El diablo meridiano reproduce el título de una conocida novela de Paul Bourget -Le démon du midi (1914)-, si bien no con el valor habitual de la expresión, que se refiere a la tentación invencible que puede presentarse hacia la mitad de la vida -el mediodía- y desencadenar un abrupto giro en la existencia. Esta narración inicial, acaso la más intensa y lograda, descansa en tres discursos diferentes y complementarios: las cartas entre Merto y Evedia, por un lado, y los fragmentos del diario de doña Cima, por otro. Todos ellos evocan fragmentariamente una historia pasada, y constituyen la crónica incompleta, llena de alusiones, sobrentendidos y puntos oscuros, de un fracaso vital y de unas relaciones truncadas -arruinadas habría que decir, para ser más fieles a la visión del autor- en las que lo esencial no es, sin embargo, el conjunto de detalles que forman la trama del asunto, sino el esbozo de unas individualidades, de unos seres vencidos y solitarios que arrastran una vida sórdida en la que el peso de los recuerdos gravita sobre cualquier esperanza y la anula, y donde cualquier iniciativa está condenada a embotarse, a lo sumo, en paraísos artificiales y efímeros. Con madura destreza, Luis Mateo Díez ha adelgazado en El diablo meridiano la línea narrativa hasta donde era posible, omitiendo informaciones y reduciendo la historia a una sucesión de destellos que narran, como en una secuencia fotográfica discontinua, momentos y estados de ánimo diferentes.

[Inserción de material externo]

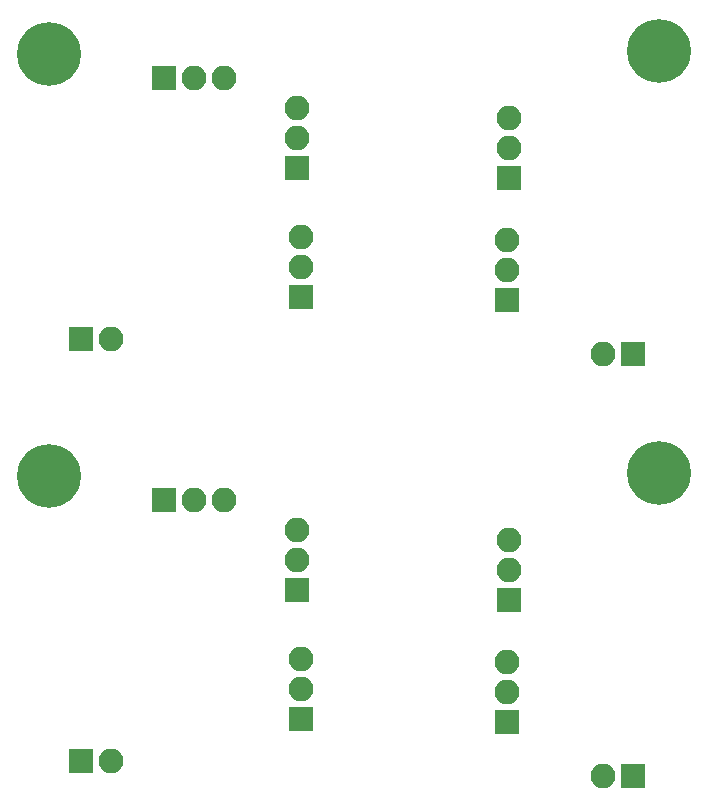
<source format=gbr>
G04 #@! TF.FileFunction,Soldermask,Bot*
%FSLAX46Y46*%
G04 Gerber Fmt 4.6, Leading zero omitted, Abs format (unit mm)*
G04 Created by KiCad (PCBNEW 4.0.6) date 07/05/17 10:03:53*
%MOMM*%
%LPD*%
G01*
G04 APERTURE LIST*
%ADD10C,0.100000*%
%ADD11R,2.100000X2.100000*%
%ADD12O,2.100000X2.100000*%
%ADD13C,5.400000*%
G04 APERTURE END LIST*
D10*
D11*
X58020000Y-77610000D03*
D12*
X58020000Y-75070000D03*
X58020000Y-72530000D03*
D13*
X37010000Y-68010000D03*
D11*
X46740000Y-69990000D03*
D12*
X49280000Y-69990000D03*
X51820000Y-69990000D03*
D11*
X39778000Y-92128000D03*
D12*
X42318000Y-92128000D03*
D11*
X75950000Y-78460000D03*
D12*
X75950000Y-75920000D03*
X75950000Y-73380000D03*
D11*
X75846000Y-88826000D03*
D12*
X75846000Y-86286000D03*
X75846000Y-83746000D03*
D13*
X88690000Y-67730000D03*
D11*
X86514000Y-93398000D03*
D12*
X83974000Y-93398000D03*
D11*
X58400000Y-88580000D03*
D12*
X58400000Y-86040000D03*
X58400000Y-83500000D03*
D13*
X88690000Y-31990000D03*
D11*
X75846000Y-53086000D03*
D12*
X75846000Y-50546000D03*
X75846000Y-48006000D03*
D11*
X75950000Y-42720000D03*
D12*
X75950000Y-40180000D03*
X75950000Y-37640000D03*
D11*
X58020000Y-41870000D03*
D12*
X58020000Y-39330000D03*
X58020000Y-36790000D03*
D11*
X58400000Y-52840000D03*
D12*
X58400000Y-50300000D03*
X58400000Y-47760000D03*
D11*
X39778000Y-56388000D03*
D12*
X42318000Y-56388000D03*
D11*
X86514000Y-57658000D03*
D12*
X83974000Y-57658000D03*
D11*
X46740000Y-34250000D03*
D12*
X49280000Y-34250000D03*
X51820000Y-34250000D03*
D13*
X37010000Y-32270000D03*
M02*

</source>
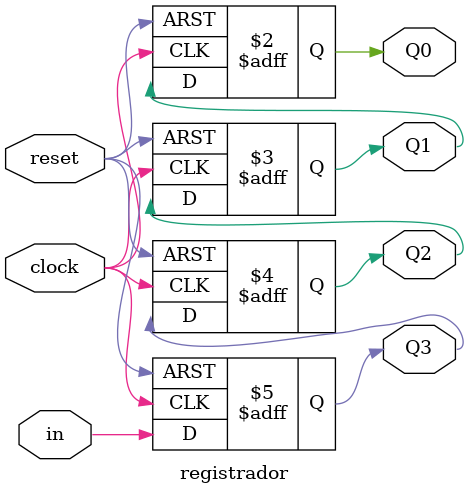
<source format=v>
module registrador(Q0,Q1,Q2,Q3,in,clock, reset); //entradas e saidas do circuito
input in, reset, clock; //as entradas são uma variavel de deslocamento, um reset pra começar e um clock para permitir o deslocamento
output reg Q0,Q1,Q2,Q3; //as saidas são sinais internos que serão deslocados na fbga

//usando o ambiente always em borda de subida do clock e do reset
always @(posedge clock or posedge reset)
	begin
		if(reset) //quando reset está habilitado
		begin	//todas as saidas estão em zero
			Q3 <= 1'b0;
			Q2 <= 1'b0;
			Q1 <= 1'b0;
			Q0 <= 1'b0;
		end
			else	//se não estiver habilitado
			begin   //começa a deslocar um bit de cada vez toda vez que in for habilitada
			Q3 <= in;
			Q2 <= Q3;
			Q1 <= Q2;
			Q0 <= Q1;
			end
	end
	
endmodule
//____

</source>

Puede compararse la elusiva fijación del marco ambiental con la más pormenorizada, aunque también sobria, de Pensión Lucerna -que ya es, a su vez, una estilización de ambientes semejantes en obras anteriores del autor- para advertir hasta qué punto el espacio ha ido perdiendo sus contornos y diluyéndose en beneficio de la introspección y del buceo en los sentimientos de estos personajes desvalidos.

Pensión Lucerna, que recuerda obras del autor como El paraíso de los mortales, es un contenido esbozo de cuatro vidas -incluyendo al narrador- que coinciden fortuitamente una noche en el lugar que indica el título. Todos huyen de algo: Dola Moreda, de su familia; Ciro, de una boda inminente;Luero, de una envidiable situación profesional; Ciera, de una vida espiritural ya imposible por haber notado “la desconfianza de Dios” (pág. 262).
Es a estos personajes a quienes ha asaltado verdaderamente el demonio meridiano, y, como era de esperar, no llegaremos a conocer los detalles ni a entender los motivos de esta ruptura con una existencia súbitamente insatisfactoria. Junto a estas dos historias, La sombra de Anubis responde todavía a la concepción de relato lineal, en la estela de las evocaciones de un tiempo infantil que el narrador compara con la situación actual y donde todo está organizado para desembocar en la sorpresa de las postreras líneas. En resumen: tres excelentes relatos, alguno de los cuales roza la perfección.